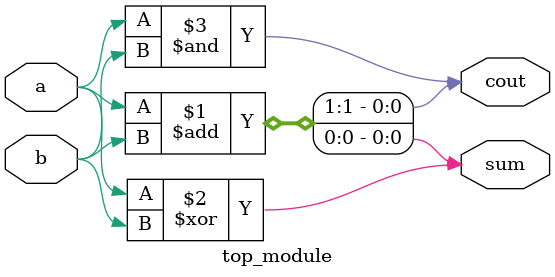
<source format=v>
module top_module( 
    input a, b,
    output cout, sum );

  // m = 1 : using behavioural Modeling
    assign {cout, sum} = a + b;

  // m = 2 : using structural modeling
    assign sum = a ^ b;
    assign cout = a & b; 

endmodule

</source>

--- --- ---

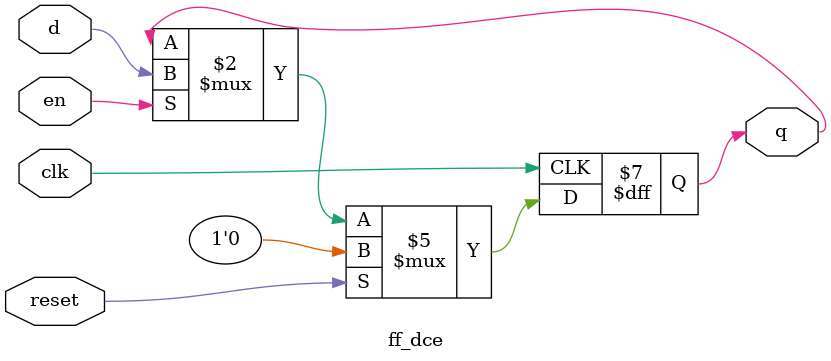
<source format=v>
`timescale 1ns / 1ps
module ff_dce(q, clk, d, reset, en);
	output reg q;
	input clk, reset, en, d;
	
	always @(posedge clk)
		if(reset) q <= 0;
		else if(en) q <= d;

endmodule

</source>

--- --- ---

Required work:
Collect from the data above every line that includes "assign".

Your solution:
    assign {cout, sum} = a + b;
    assign sum = a ^ b;
    assign cout = a & b; 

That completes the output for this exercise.